> _How to complete this task_:
Check every line of the material for the word "Edgewood". Copy those that have it.

> _The data_:
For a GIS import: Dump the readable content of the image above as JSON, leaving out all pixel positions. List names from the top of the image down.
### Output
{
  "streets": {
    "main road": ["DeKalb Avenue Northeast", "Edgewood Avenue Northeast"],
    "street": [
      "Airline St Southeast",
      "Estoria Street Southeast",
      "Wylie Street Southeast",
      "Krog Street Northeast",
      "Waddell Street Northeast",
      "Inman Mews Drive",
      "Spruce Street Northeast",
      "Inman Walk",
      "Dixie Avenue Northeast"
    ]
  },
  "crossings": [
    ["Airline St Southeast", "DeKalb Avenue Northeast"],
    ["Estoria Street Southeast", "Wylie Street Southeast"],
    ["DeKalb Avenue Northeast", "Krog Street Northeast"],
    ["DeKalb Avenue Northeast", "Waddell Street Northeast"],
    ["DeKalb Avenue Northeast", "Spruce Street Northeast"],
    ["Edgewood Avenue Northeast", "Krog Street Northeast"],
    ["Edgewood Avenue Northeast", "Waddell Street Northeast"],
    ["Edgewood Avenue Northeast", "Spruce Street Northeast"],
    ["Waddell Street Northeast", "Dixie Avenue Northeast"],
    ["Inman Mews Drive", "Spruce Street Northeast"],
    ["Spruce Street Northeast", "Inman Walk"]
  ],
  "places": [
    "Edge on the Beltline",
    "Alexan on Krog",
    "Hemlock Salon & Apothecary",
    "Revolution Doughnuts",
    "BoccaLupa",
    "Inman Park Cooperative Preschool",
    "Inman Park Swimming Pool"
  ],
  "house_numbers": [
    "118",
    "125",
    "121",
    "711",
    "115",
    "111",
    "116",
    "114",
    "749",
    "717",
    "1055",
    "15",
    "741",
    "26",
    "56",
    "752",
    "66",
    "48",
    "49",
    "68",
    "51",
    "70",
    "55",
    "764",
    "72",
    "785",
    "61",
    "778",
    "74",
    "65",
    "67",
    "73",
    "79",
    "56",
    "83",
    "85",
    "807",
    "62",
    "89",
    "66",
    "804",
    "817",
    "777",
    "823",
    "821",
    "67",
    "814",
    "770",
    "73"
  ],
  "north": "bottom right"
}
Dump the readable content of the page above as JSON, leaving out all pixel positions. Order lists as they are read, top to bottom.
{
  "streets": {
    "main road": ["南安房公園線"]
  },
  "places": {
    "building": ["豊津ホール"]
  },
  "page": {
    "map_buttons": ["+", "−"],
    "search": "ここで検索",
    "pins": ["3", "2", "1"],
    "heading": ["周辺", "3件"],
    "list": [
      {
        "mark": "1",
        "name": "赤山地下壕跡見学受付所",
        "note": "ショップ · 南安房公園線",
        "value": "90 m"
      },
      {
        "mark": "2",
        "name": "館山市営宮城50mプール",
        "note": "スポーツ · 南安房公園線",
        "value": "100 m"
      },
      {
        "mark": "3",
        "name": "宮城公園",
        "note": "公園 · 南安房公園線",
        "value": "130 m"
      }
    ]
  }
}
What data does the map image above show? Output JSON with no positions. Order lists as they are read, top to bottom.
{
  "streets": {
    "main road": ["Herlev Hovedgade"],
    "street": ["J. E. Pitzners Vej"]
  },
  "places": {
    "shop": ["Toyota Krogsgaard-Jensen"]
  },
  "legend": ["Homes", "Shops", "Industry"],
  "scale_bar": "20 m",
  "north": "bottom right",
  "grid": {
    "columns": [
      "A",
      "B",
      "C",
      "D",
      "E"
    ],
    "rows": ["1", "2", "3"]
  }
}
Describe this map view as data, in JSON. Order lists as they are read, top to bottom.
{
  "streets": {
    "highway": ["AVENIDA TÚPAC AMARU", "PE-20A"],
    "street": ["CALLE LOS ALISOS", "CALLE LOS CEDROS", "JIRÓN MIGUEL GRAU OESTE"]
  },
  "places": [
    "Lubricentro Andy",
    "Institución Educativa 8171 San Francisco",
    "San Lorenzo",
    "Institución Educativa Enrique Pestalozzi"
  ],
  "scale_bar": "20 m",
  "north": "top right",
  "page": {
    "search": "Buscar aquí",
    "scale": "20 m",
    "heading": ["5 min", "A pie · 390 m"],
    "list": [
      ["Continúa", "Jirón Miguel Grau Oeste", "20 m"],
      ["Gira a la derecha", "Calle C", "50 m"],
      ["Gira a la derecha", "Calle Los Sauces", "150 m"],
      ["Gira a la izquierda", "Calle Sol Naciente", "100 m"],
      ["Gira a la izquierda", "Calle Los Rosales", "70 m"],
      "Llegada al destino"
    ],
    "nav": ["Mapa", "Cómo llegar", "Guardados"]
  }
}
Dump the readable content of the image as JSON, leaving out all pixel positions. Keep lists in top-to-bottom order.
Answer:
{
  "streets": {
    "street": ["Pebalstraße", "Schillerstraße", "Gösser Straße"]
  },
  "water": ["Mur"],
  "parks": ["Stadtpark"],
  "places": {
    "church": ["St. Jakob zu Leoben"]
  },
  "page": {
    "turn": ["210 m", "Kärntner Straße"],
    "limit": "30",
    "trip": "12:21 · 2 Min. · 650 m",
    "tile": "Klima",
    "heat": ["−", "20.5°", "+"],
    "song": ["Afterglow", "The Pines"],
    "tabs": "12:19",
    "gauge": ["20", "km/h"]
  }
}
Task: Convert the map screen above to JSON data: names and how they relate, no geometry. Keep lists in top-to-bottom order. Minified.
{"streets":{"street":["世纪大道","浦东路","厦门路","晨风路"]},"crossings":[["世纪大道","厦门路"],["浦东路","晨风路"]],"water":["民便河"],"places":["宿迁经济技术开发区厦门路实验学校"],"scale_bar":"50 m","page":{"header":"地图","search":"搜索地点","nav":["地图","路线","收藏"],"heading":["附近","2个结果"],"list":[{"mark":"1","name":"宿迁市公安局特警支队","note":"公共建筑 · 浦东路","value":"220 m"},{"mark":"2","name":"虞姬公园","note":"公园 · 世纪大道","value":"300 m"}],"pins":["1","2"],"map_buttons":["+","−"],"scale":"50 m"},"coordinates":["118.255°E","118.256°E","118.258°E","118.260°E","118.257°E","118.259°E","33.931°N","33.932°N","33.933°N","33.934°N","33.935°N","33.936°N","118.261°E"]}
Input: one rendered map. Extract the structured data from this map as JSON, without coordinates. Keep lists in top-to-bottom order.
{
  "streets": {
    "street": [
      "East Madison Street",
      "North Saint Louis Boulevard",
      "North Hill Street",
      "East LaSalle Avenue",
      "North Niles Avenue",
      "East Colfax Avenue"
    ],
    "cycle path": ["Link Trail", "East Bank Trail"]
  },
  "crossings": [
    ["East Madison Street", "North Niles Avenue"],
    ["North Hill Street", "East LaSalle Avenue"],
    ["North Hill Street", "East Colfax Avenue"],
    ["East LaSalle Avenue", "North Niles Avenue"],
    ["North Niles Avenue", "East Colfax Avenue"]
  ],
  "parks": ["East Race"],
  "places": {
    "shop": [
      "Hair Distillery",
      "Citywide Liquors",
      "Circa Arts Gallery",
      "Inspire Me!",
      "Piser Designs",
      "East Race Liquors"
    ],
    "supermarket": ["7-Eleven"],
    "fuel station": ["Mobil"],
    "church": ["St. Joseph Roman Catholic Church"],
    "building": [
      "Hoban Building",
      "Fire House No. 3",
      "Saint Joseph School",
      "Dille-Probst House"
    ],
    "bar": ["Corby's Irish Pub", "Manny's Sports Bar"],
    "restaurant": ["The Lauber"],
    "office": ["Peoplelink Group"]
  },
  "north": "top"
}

> _Exercise output_:
    "main road": ["DeKalb Avenue Northeast", "Edgewood Avenue Northeast"],
    ["Edgewood Avenue Northeast", "Krog Street Northeast"],
    ["Edgewood Avenue Northeast", "Waddell Street Northeast"],
    ["Edgewood Avenue Northeast", "Spruce Street Northeast"],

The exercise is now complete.